Он уже знал ответ на один из этих вопросов: у меня не было сновидений, кроме моих путешествий в Загробный Мир. И я действительно чувствовала себя ослабевшей – из-за Сенеры.
Итак, если бы у меня был гаэш, заметила бы я разницу?
Я принялась расхаживать перед ним:
– Ты думаешь, это была Ксалторат?
– Кто ж еще? Это не мог быть Хоред. Это бы не имело никакого смысла [367].
– Зачем Ксалторат помогать мне? Это тоже не имеет смысла.

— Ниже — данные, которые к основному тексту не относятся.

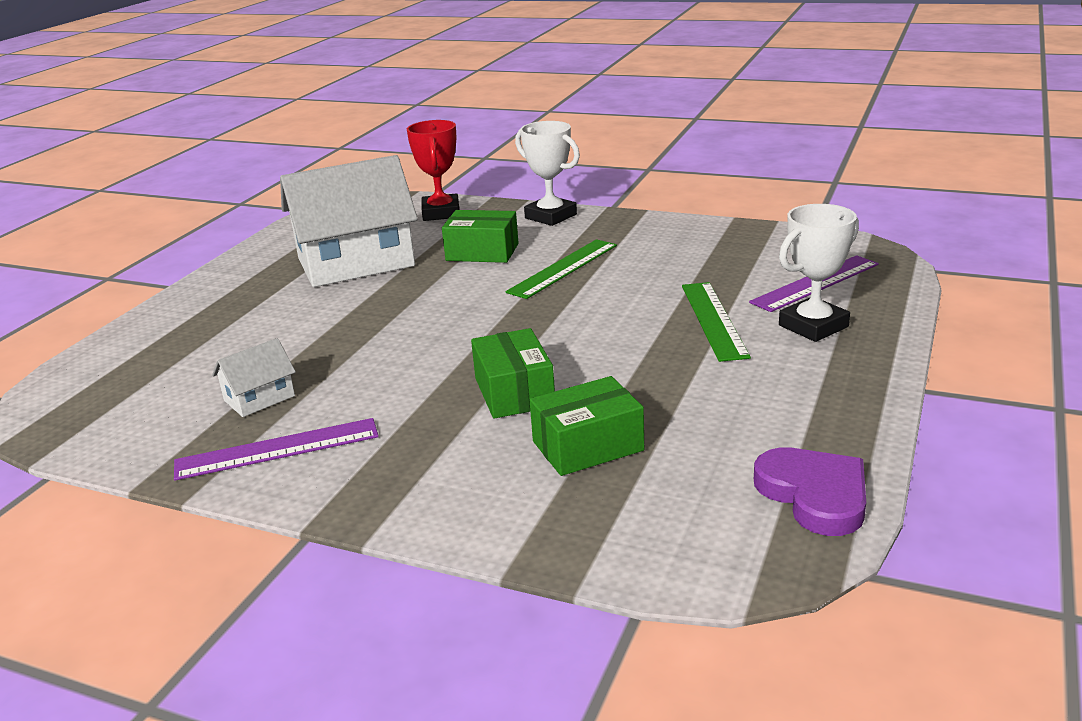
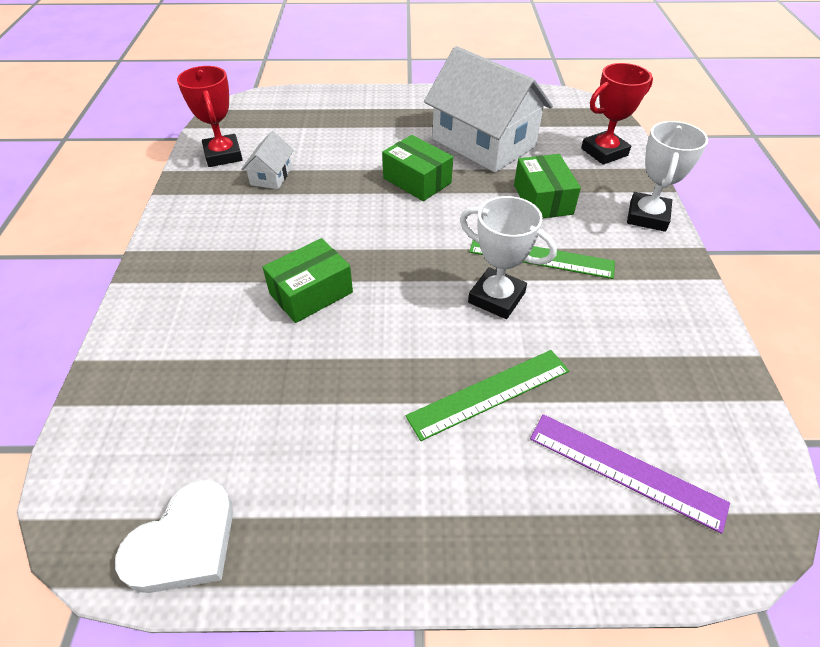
camera: 65 degrees right, 20 degrees up
purple ruler [174,418,379,481] -> none
white house [212,338,296,417] -> white house turned 75 degrees clockwise [241,131,294,189]
green box [530,376,644,476] -> green box moved to [382,135,453,201]
purple heart [754,447,866,536] -> white heart [115,480,233,593]
white trophy [779,204,859,342] -> white trophy moved to [460,196,557,319]
none -> red trophy [177,66,243,167]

– В действиях демонов всегда нет никакого смысла.
Я снова села.
– Ксалторат нарушает слишком много правил для демона. Она даже не выполнила приказ императора, когда он велел ей оставить меня. Ты бы видел, как у него отвисла челюсть. – Я заморгала, глядя на Тераэта, который потрясенно уставился на меня: – Примерно так же.
Тераэт провел рукой по лицу:
– Ты хоть понимаешь, что ты только что сказала? Когда демоны скованы, у них есть гаэш. Как ты думаешь, кто контролирует их гаэши? Император. Для этого и были созданы Корона и Скипетр. Ты хочешь сказать, что демон лишь посмеялся над приказом гаэша? – Он выдохнул: – Это было бы возможно лишь в том случае, если Ксалторат не демон, что, очевидно, неправда [368].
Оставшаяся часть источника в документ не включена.